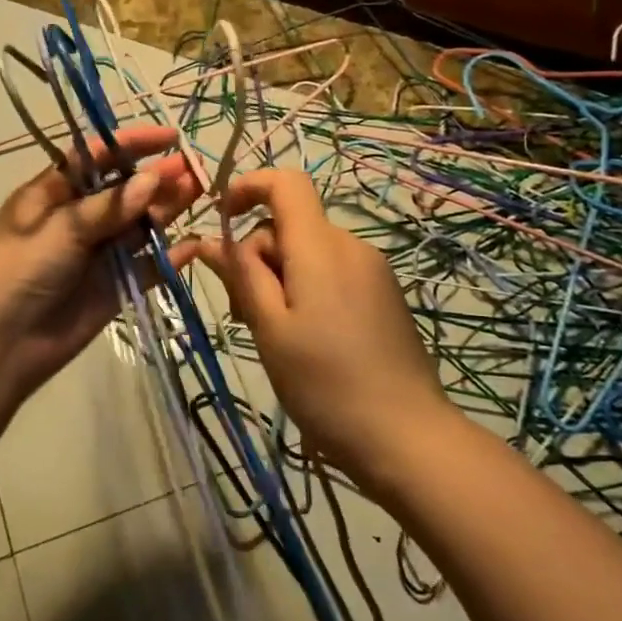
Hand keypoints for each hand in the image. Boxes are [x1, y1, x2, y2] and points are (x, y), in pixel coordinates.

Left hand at [0, 125, 201, 391]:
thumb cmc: (17, 272)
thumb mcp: (58, 229)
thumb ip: (107, 207)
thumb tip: (153, 178)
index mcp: (53, 194)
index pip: (96, 158)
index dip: (131, 144)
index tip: (169, 138)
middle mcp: (78, 219)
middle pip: (124, 191)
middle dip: (157, 178)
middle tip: (195, 170)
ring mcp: (97, 254)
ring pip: (139, 226)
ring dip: (166, 209)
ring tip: (199, 194)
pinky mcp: (113, 288)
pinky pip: (146, 268)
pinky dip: (168, 258)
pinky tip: (192, 245)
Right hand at [195, 168, 448, 488]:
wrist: (407, 437)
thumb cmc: (325, 383)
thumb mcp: (270, 328)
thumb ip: (242, 276)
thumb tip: (214, 240)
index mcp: (321, 247)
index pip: (286, 183)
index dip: (248, 187)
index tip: (222, 218)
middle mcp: (350, 246)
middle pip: (291, 224)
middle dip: (257, 255)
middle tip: (242, 312)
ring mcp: (372, 271)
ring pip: (309, 252)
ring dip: (280, 277)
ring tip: (273, 333)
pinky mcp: (383, 295)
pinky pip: (333, 272)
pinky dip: (306, 289)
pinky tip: (306, 338)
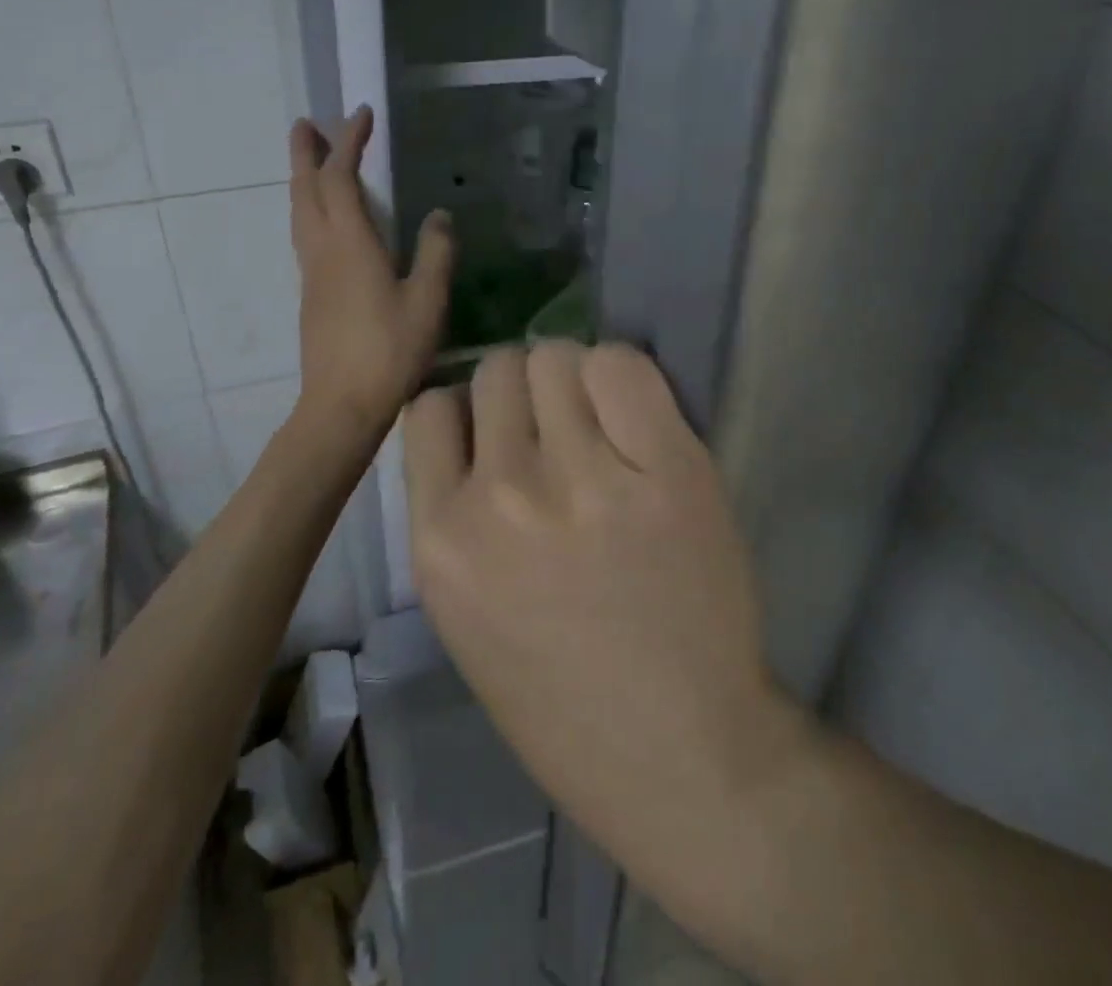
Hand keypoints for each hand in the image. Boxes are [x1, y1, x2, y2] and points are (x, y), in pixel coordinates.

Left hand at [290, 106, 453, 432]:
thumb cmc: (390, 350)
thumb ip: (436, 253)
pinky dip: (310, 209)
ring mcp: (312, 273)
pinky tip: (325, 219)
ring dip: (302, 179)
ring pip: (299, 213)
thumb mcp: (428, 300)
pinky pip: (305, 234)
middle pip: (306, 190)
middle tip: (306, 123)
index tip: (361, 114)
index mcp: (351, 244)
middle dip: (306, 153)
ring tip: (310, 160)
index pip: (341, 179)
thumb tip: (440, 215)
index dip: (348, 143)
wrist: (342, 404)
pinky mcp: (311, 294)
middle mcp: (323, 250)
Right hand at [404, 342, 807, 901]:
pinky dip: (623, 377)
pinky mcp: (668, 466)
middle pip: (499, 369)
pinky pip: (622, 364)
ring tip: (603, 429)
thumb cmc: (563, 697)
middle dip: (525, 394)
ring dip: (574, 381)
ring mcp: (587, 477)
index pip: (432, 407)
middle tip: (562, 433)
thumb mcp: (465, 610)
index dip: (470, 414)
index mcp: (440, 541)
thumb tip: (475, 418)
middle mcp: (502, 496)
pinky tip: (638, 423)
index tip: (501, 435)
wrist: (678, 754)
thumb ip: (456, 509)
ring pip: (557, 357)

Your instructions
Copy out the lines beginning at the one that contains "middle dip: (525, 394)". Stop at the final line of the data, and include it.

Expected answer
middle dip: (525, 394)
ring dip: (574, 381)
ring mcp: (587, 477)
index pip: (432, 407)
middle tip: (562, 433)
thumb mcp: (465, 610)
index dip: (470, 414)
index mcp: (440, 541)
thumb tip: (475, 418)
middle mcp: (502, 496)
pinky tip: (638, 423)
index tip: (501, 435)
wrist: (678, 754)
thumb ip: (456, 509)
ring pip: (557, 357)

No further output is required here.